Social media is something else. When I graduated from high school ten years ago, you were balling if your cell phone had a camera. More than likely you didn’t. Your memories were mostly 4×6 glossy photos in which the best one or two you put in your scanner and you asked your friends who knew coding to post them on your Black Planet page. All this weekend, my Facebook, Twitter, and Instagram timelines were full of pictures and quotes of Morehouse and Spelman five year anniversary reunion recollections and pictures (not to mention the live stream of President Obama speaking at my alma mater).
This was very comforting to me. I finished college in the fall of 2007. I walked in the spring of 2008 because I wanted my pomp and circumstance on the hill that has become hallowed ground because it was the civil war site in which the orders to burn down the city of Atlanta were given and a major change in the north’s strategy unfolded. Other than that, I could have cared less. I fell asleep, missed the keynote speaker and all. The best part of that morning was while I was marching was looking into the crowd and seeing Timile standing about fifty feet away up against a tree. We locked eyes and she looked very proud. It was one of those moments I’ll never forget because in those two seconds we said paragraphs to each other.

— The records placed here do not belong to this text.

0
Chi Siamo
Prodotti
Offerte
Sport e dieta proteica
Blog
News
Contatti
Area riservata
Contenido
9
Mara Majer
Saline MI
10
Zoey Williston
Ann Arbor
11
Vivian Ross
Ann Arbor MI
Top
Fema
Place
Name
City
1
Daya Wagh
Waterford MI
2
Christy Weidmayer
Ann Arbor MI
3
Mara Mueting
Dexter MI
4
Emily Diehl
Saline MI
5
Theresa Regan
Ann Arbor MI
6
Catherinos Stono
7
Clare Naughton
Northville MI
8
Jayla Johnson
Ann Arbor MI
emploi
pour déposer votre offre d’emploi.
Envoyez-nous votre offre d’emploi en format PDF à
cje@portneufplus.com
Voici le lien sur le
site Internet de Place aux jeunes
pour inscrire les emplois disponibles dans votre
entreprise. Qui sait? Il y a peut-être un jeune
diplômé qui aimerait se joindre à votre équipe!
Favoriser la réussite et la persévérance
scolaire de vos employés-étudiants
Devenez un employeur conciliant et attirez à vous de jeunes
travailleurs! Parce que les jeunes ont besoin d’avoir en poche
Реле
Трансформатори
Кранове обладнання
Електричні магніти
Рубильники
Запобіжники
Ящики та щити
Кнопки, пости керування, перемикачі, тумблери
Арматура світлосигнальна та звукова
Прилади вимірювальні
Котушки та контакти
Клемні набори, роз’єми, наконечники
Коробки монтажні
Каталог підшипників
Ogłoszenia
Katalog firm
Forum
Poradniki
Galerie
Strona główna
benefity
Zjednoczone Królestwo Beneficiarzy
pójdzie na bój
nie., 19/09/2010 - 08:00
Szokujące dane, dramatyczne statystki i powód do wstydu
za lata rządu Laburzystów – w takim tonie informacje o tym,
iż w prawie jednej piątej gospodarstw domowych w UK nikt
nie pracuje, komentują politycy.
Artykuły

More than anything, I was happy to see all of Spelman’s five year reunion pictures. It was Timile’s graduation day five years ago and I was happy for her. In the midst of severe depression, an abusive relationship, me writing papers for her and so much more: we made it. She was set with a copywriting internship at BBDO Atlanta and was on her way. When her name was called I yelled from the top of the cathedral where graduation took place not caring that a lot of people turned around and looked at me. As I drove back home by myself, I reflected on college and where Timile and I would go next.

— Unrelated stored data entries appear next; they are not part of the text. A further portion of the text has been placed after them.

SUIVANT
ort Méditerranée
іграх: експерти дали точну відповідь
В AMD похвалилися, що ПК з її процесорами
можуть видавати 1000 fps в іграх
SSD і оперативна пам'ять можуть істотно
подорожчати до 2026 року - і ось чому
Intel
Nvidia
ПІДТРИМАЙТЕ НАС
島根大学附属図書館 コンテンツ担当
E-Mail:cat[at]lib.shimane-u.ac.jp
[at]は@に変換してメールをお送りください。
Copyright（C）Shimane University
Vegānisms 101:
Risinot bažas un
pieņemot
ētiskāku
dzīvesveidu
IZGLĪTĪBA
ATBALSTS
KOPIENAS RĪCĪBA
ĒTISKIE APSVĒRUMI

Five years later she’s no longer here but she is in spirit. I kept Cydney in Spelman shirts all weekend to do my part since we could not make it. The pictures made it feel like she was. One picture taken at Spelman’s convocation was when a dance was done for the alumae who had transitioned. One of Timile’s classmates took the picture, uploaded it into Instagram, tagged her name in it. I appreciated that a lot. The girls had no idea who they may have been dancing in honor of, but their ministry meant something and me 850 something miles away felt it.
To the new graduates and alumni who are still young, you really have no idea what life has in store for you. Life since that day for me has been one large hustle full of good and hard times that have made me grow up faster than even the above average person in their late twenties. However, you’re blessed as am I.
The most important lesson I learned in college was the difference between perseverance and resilience. Perseverance is the act of enduring adversity. It is while going through seasons of struggle, staying the course, and seeing things through. Resilience is changing your fate in the midst of hard times. While both are actions, the latter is the substance of the difference makers. Both are equally necessary, but learning how to be resilient comes from building stamina by persevering. Its the most valuable tool you learn in college. As a black man, that is what I think Morehouse’s mission is all about building. The same goes for Spelman, and just about any other college, ours is just a little different in how you’re worked harder than anyone else in which half don’t make it. Those that do come out knowing how to make your own fate in the midst of whatever curveballs, sinkers, and sliders life has thrown your way. If there is anything to learn from Timile and my story it is that.